The tabs for the weekly YouGov poll for the Sunday Times are now up here. Topline figures are CON 32%, LAB 36%, LDEM 8%, UKIP 13%, GRN 6%. The poll was conducted on Friday and Saturday, and the four point Labour lead equals the highest this year, so it looks like it could be an impact from the Paxman interviews. Then again, YouGov spat out a single four point Labour lead in one of their daily polls earlier this month that turned out to be just random noise, so this is nothing that couldn’t just be random error. To have any confidence about whether anything actually has changed in terms of voting intention, we need more polling.
In the meantime, what does the rest of the poll show? Well, leadership ratings do also suggest an improvement for Miliband. Asked if they are doing well or badly David Cameron’s net rating is up from minus 5 last week to minus 2 this week. Ed Miliband though is up from minus 39 to minus 29, so a solid jump (that said, Nick Clegg is up from minus 47 to minus 40 without being in the interviews at all…). Miliband also rose in the Best PM question – up four points since YouGov last asked this version of the question in November last year, but still 12 points behind Cameron (when YouGov ask the question for the Sun it’s Cameron v Miliband v Clegg, for the Sunday Times Farage is also an option – don’t compare the two, they give different results).
On the debate question itself, amongst people who watched the debates 49% of people thought Miliband came across better, 34% thought David Cameron did. This is of course very much in line with a movement to Labour in the headline voting intention figures… but why so different from the ICM poll after the debate? Part of the answer may well be that people have had longer to digest it, think about it and be influenced by discussing it with other people. First reactions are extremely important, but they aren’t everything.
Another factor though is who watched the debate – the ICM poll was weighted to be politically representative (though even weighted, the poll still ended with a sample showing an 11 point Labour lead rather than Con and Lab neck and neck), but a debate doesn’t necessarily get watched by a representative sample of the public. People from one party maybe more likely than another to watch it. Looking at the YouGov data, 31% of people who voted Labour in 2010 watched the debate, only 15% of people who voted Tory…so the sub-sample of people who watched the debate was actually a very Laboury group of people to begin with. This highlights a methodological challenge for pollsters in doing things like debate polls, how do you weight the sample? Do you try to make it politically and/or demographically representative of the country as a whole, regardless of who is actually watching? Or do you try to make it representative of the people who are actually watching, regardless of the political skews that brings? The second is probably more methodologically purer – all you can *really* measure is what people who watch think, but given what the media want is just a crude “who won” verdict, would it be fair to start out with a sample that was stronger biased one way or another?

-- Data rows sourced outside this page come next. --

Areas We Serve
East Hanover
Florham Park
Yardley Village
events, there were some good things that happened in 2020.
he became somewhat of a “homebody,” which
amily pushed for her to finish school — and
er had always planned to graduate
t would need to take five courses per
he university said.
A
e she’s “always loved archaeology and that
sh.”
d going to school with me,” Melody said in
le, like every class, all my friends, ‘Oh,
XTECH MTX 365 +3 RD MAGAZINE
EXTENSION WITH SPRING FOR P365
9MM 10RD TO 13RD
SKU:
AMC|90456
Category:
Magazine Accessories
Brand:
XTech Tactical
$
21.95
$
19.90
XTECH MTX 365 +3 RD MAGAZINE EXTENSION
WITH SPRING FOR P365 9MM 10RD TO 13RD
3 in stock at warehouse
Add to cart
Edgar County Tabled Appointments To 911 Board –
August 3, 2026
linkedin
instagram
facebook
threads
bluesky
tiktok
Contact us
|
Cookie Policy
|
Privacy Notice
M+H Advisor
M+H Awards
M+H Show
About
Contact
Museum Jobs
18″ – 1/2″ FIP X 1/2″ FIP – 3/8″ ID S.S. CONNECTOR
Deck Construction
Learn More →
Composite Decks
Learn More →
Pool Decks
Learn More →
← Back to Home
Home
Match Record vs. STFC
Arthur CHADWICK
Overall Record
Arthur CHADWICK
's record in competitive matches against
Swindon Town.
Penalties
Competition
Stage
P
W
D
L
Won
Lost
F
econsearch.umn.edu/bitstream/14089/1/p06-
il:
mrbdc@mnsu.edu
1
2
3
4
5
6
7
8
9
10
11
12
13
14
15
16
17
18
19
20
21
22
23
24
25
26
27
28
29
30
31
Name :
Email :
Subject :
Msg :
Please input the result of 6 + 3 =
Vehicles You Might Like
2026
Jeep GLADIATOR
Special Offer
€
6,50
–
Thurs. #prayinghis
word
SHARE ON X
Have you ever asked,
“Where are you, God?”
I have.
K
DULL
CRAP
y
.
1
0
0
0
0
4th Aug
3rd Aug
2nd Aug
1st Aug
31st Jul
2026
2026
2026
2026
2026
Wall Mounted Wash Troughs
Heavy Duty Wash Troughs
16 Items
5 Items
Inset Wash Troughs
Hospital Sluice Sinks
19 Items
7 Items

Anyway, time will tell if the Paxman interviews actually did or did not make any difference. On other matters, YouGov found 11% of people said they were voting tactically at the election. Amongst that (obviously very small) sample people were pretty evenly split between voting tactically against the Tories (40%) and voting tactically against Labour (37%).
In my weekly round up I mentioned some YouGov polling about which taxes would rise under a Labour or Conservative government, conducted before Prime Minister’s Question time, Cameron ruling out a VAT rise and Ed Balls ruling out an NI rise. YouGov repeated those questions in this poll to see if they had changed. At the start of the week, 31% of people thought VAT would rise if the Conservatives won. Following David Cameron ruling out a rise in VAT, this is now…32%. At the start of the week 39% of people expected national insurance to rise if Labour won, but since Ed Balls ruled it out, that has changed to… 40%. A lovely illustration of how much of the politicians’ arguments, exchanges and pledges make not the slightest difference to public opinion.